### [SOURCE DATA]
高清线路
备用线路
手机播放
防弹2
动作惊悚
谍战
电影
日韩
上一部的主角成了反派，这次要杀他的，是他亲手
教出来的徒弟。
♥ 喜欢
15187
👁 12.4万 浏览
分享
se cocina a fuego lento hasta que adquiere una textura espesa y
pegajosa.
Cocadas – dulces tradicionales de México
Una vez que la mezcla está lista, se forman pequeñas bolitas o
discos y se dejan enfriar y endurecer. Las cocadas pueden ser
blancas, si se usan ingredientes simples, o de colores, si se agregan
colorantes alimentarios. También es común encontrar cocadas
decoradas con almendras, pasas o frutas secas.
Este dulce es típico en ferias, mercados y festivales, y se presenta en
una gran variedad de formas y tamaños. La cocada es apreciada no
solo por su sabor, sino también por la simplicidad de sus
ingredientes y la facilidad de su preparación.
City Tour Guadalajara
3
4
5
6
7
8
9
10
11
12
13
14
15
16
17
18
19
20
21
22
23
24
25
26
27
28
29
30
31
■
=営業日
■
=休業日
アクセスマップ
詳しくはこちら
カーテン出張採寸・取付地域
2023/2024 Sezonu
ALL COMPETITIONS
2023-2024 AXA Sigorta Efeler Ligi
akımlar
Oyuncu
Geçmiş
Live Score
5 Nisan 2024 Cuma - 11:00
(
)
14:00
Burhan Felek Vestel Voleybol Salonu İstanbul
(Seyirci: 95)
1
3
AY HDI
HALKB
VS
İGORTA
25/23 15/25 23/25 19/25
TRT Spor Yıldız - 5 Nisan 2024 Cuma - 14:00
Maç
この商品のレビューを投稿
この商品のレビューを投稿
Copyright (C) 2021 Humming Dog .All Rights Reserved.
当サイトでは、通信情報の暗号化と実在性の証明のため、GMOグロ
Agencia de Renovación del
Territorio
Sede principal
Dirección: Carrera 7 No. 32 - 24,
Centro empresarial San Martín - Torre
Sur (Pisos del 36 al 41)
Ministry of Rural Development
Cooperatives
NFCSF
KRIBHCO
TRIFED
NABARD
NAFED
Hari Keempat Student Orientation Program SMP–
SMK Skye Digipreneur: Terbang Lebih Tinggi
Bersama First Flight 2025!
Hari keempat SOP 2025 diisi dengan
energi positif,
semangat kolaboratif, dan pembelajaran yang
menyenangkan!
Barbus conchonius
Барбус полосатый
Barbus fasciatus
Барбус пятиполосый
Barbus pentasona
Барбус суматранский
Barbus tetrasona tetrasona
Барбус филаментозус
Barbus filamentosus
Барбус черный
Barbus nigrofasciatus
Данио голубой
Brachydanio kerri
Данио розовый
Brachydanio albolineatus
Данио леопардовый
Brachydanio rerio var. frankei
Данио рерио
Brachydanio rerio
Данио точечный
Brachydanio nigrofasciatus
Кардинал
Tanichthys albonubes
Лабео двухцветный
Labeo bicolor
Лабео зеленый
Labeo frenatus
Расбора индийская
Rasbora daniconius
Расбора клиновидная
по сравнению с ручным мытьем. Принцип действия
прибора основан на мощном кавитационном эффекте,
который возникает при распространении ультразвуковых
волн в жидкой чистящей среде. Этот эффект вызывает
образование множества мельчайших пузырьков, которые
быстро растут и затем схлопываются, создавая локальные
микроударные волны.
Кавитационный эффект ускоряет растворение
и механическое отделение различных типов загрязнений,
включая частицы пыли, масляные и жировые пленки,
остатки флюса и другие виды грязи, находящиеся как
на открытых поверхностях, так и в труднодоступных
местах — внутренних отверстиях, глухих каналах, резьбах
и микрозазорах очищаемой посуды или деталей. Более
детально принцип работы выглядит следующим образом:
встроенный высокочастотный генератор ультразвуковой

### [PROBLEM DESCRIPTION]
Copy every line of the records above word for word, keeping the original order, spelling, symbols, and line breaks.

### [EXERCISE RESULT]
高清线路
备用线路
手机播放
防弹2
动作惊悚
谍战
电影
日韩
上一部的主角成了反派，这次要杀他的，是他亲手
教出来的徒弟。
♥ 喜欢
15187
👁 12.4万 浏览
分享
se cocina a fuego lento hasta que adquiere una textura espesa y
pegajosa.
Cocadas – dulces tradicionales de México
Una vez que la mezcla está lista, se forman pequeñas bolitas o
discos y se dejan enfriar y endurecer. Las cocadas pueden ser
blancas, si se usan ingredientes simples, o de colores, si se agregan
colorantes alimentarios. También es común encontrar cocadas
decoradas con almendras, pasas o frutas secas.
Este dulce es típico en ferias, mercados y festivales, y se presenta en
una gran variedad de formas y tamaños. La cocada es apreciada no
solo por su sabor, sino también por la simplicidad de sus
ingredientes y la facilidad de su preparación.
City Tour Guadalajara
3
4
5
6
7
8
9
10
11
12
13
14
15
16
17
18
19
20
21
22
23
24
25
26
27
28
29
30
31
■
=営業日
■
=休業日
アクセスマップ
詳しくはこちら
カーテン出張採寸・取付地域
2023/2024 Sezonu
ALL COMPETITIONS
2023-2024 AXA Sigorta Efeler Ligi
akımlar
Oyuncu
Geçmiş
Live Score
5 Nisan 2024 Cuma - 11:00
(
)
14:00
Burhan Felek Vestel Voleybol Salonu İstanbul
(Seyirci: 95)
1
3
AY HDI
HALKB
VS
İGORTA
25/23 15/25 23/25 19/25
TRT Spor Yıldız - 5 Nisan 2024 Cuma - 14:00
Maç
この商品のレビューを投稿
この商品のレビューを投稿
Copyright (C) 2021 Humming Dog .All Rights Reserved.
当サイトでは、通信情報の暗号化と実在性の証明のため、GMOグロ
Agencia de Renovación del
Territorio
Sede principal
Dirección: Carrera 7 No. 32 - 24,
Centro empresarial San Martín - Torre
Sur (Pisos del 36 al 41)
Ministry of Rural Development
Cooperatives
NFCSF
KRIBHCO
TRIFED
NABARD
NAFED
Hari Keempat Student Orientation Program SMP–
SMK Skye Digipreneur: Terbang Lebih Tinggi
Bersama First Flight 2025!
Hari keempat SOP 2025 diisi dengan
energi positif,
semangat kolaboratif, dan pembelajaran yang
menyenangkan!
Barbus conchonius
Барбус полосатый
Barbus fasciatus
Барбус пятиполосый
Barbus pentasona
Барбус суматранский
Barbus tetrasona tetrasona
Барбус филаментозус
Barbus filamentosus
Барбус черный
Barbus nigrofasciatus
Данио голубой
Brachydanio kerri
Данио розовый
Brachydanio albolineatus
Данио леопардовый
Brachydanio rerio var. frankei
Данио рерио
Brachydanio rerio
Данио точечный
Brachydanio nigrofasciatus
Кардинал
Tanichthys albonubes
Лабео двухцветный
Labeo bicolor
Лабео зеленый
Labeo frenatus
Расбора индийская
Rasbora daniconius
Расбора клиновидная
по сравнению с ручным мытьем. Принцип действия
прибора основан на мощном кавитационном эффекте,
который возникает при распространении ультразвуковых
волн в жидкой чистящей среде. Этот эффект вызывает
образование множества мельчайших пузырьков, которые
быстро растут и затем схлопываются, создавая локальные
микроударные волны.
Кавитационный эффект ускоряет растворение
и механическое отделение различных типов загрязнений,
включая частицы пыли, масляные и жировые пленки,
остатки флюса и другие виды грязи, находящиеся как
на открытых поверхностях, так и в труднодоступных
местах — внутренних отверстиях, глухих каналах, резьбах
и микрозазорах очищаемой посуды или деталей. Более
детально принцип работы выглядит следующим образом:
встроенный высокочастотный генератор ультразвуковой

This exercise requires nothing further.